Satu hal yang agak mengganggu saya dari novel ini adalah ending-nya yang terasa kurang memuaskan. Rasanya seperti tidak ada konklusi yang berarti, sehingga rasanya datar-datar saja. Tetapi, setelah menamatkan novel ini untuk beberapa saat, saya jadi berpikir: apakah Cho Nam-joo sengaja memberikan ending seperti ini? Soalnya, kalau saya pikir-pikir lagi, kehidupan Kim Ji-yeong memang terasa realistis dengan keadaan di dunia nyata, dan ending yang tidak memuaskan tersebut seolah-olah memberi tahu kita kalau permasalahan yang dihadapi Kim Ji-yeong memang belum selesai, dan tugas kitalah sebagai perempuan di masa sekarang untuk menuntaskan praktik misoginis yang sudah lama merugikan perempuan.
Di masa ketika feminisme sudah marak diterapkan, perempuan memang punya kesempatan untuk mengejar pendidikan dan karir yang lebih tinggi. Tidak jarang juga kita mendengar kisah-kisah inspiratif soal perempuan yang sukses meraih mimpi dan menjadi sosok yang hebat. Saya sendiri bersyukur dibesarkan di keluarga yang tidak terlalu mengkotak-kotakkan gender, sehingga mungkin beban pikiran saya tidak seberat yang ditanggung oleh Kim Ji-yeong di novel ini.

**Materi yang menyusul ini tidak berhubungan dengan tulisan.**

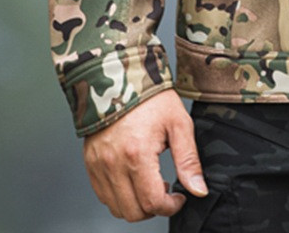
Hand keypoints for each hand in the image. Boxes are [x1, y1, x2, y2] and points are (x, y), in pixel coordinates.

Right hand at [82, 88, 206, 221]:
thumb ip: (188, 160)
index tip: (179, 197)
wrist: (121, 75)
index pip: (152, 202)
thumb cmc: (151, 97)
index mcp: (136, 154)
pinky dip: (119, 196)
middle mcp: (113, 164)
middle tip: (165, 190)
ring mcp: (98, 165)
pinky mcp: (90, 163)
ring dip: (136, 204)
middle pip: (133, 212)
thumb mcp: (178, 123)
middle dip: (153, 208)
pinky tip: (133, 178)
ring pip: (116, 207)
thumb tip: (198, 189)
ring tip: (149, 183)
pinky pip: (103, 195)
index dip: (170, 206)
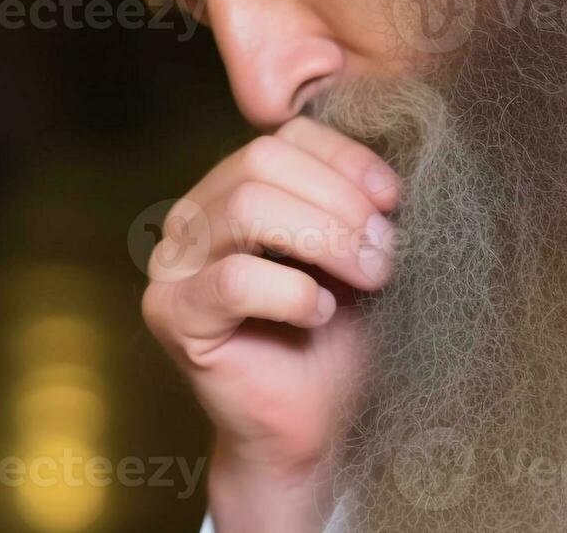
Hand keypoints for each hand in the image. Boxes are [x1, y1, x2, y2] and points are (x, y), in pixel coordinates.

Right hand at [141, 117, 398, 531]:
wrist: (312, 428)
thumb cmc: (334, 339)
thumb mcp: (353, 254)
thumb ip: (354, 203)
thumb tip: (383, 172)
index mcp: (233, 189)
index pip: (283, 137)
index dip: (344, 158)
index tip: (394, 199)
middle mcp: (193, 217)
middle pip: (261, 160)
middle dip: (339, 202)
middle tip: (385, 253)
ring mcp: (174, 264)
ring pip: (247, 207)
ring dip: (325, 239)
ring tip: (368, 278)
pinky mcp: (173, 314)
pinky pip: (234, 279)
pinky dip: (292, 292)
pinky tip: (320, 314)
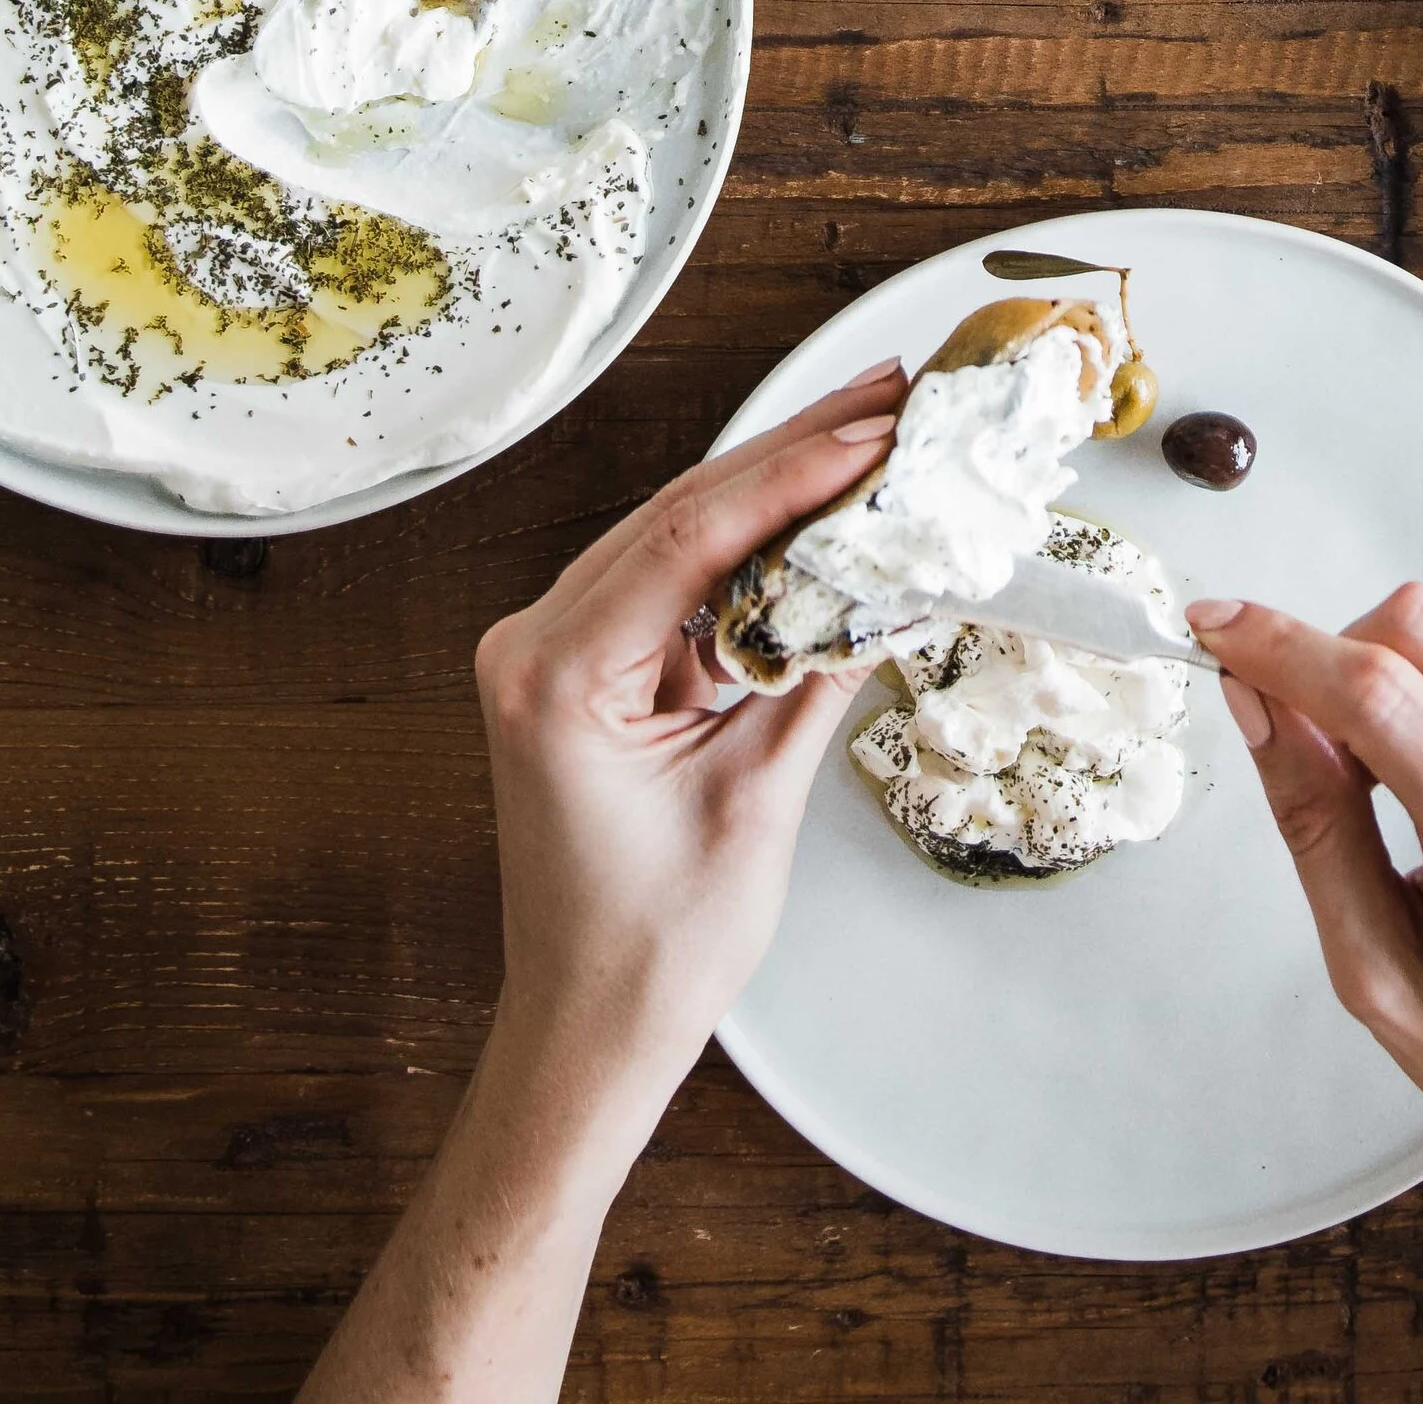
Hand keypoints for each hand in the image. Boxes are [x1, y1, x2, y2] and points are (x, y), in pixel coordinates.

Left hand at [473, 364, 902, 1181]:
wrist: (589, 1029)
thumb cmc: (653, 947)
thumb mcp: (755, 800)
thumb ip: (815, 673)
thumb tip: (887, 580)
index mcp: (555, 674)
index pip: (690, 535)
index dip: (794, 474)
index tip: (876, 430)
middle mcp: (535, 642)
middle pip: (682, 512)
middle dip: (792, 450)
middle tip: (886, 393)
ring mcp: (553, 650)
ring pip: (678, 531)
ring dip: (776, 483)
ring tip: (868, 427)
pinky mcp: (586, 669)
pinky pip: (674, 578)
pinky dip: (749, 544)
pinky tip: (816, 507)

Tetapi, di tengah semua kisah-kisah perempuan hebat tersebut, kita kadang juga melupakan fakta bahwa praktik misoginis sebenarnya mash ada dan belum hilang sepenuhnya. Tentu saja, perempuan menjadi pihak yang dirugikan dalam praktik ini. Nggak jarang saya mendengar cerita perempuan yang terpaksa mengorbankan karir dan pendidikannya karena menikah dan mengurus keluarga, perempuan yang dianggap sebagai makhluk lemah dan tidak sanggup memimpin, perempuan yang disalahkan ketika ada kasus pelecehan, dan lain-lain.
Sad truth, tentu. Tapi bukan berarti keadaan tersebut tidak bisa diubah. Memang bukan proses yang mudah dan instan, tapi saya yakin kita bisa pelan-pelan memberantas praktik misoginis dengan cara yang elegan dan simpatik.
Semoga di masa depan tidak ada lagi Kim Ji-yeong yang lainnya.